Problem details:
Using the data below, copy out all lines with the word "depth".

Data for analysis:
· · · ·

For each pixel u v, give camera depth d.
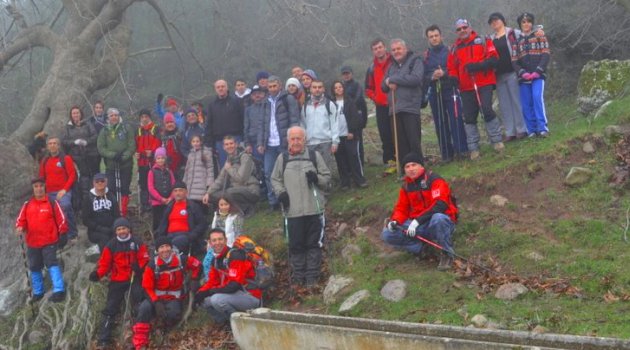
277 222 9.84
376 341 5.38
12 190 10.70
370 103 16.83
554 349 4.61
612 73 10.84
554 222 7.52
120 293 8.74
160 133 11.30
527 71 9.35
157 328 8.48
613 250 6.82
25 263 9.47
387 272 7.64
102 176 9.59
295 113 9.98
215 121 10.62
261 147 10.14
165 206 10.16
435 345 5.06
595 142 8.65
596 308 5.96
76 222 10.92
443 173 9.19
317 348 5.80
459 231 7.84
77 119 11.02
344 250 8.48
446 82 9.66
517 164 8.56
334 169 11.49
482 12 19.20
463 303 6.58
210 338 7.89
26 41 14.81
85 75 13.80
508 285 6.52
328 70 21.20
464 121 9.42
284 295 8.24
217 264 7.98
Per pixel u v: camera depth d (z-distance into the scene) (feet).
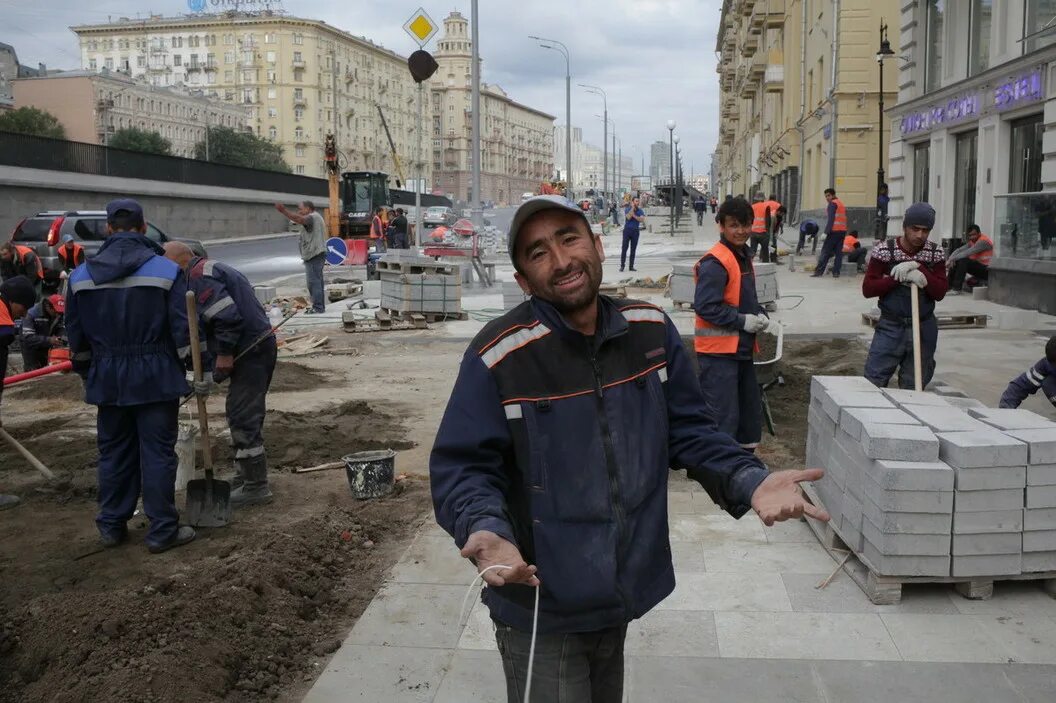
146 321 16.97
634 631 13.91
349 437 26.86
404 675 12.90
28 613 14.28
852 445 15.70
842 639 13.47
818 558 16.55
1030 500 14.21
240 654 13.42
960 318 44.06
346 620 14.97
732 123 268.62
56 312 38.70
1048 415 26.37
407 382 36.06
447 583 15.92
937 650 13.08
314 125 428.15
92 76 299.99
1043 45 51.08
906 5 71.36
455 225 133.90
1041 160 52.06
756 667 12.77
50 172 123.75
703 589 15.31
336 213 92.22
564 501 7.99
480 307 58.75
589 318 8.29
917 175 72.64
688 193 266.36
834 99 95.30
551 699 8.04
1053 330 42.86
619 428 8.11
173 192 151.53
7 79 291.99
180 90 366.02
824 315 48.73
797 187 131.85
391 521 19.38
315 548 17.28
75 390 34.32
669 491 20.75
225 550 17.13
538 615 7.98
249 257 115.14
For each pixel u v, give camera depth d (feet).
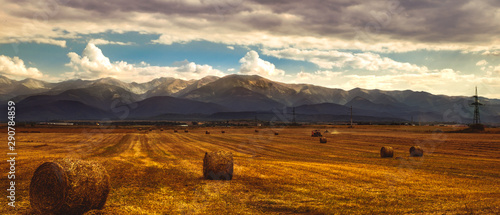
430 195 45.62
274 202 40.96
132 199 41.47
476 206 38.34
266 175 61.82
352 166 76.74
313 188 49.78
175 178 58.03
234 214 35.76
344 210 37.27
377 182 55.36
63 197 33.99
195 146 145.89
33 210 35.47
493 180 59.62
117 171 64.59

· · · ·

Answer to the exercise:
For each pixel u v, give camera depth d.
Per pixel u v: camera depth d (z-distance into the scene) (feet).
For each pixel u v, give camera depth d (feet).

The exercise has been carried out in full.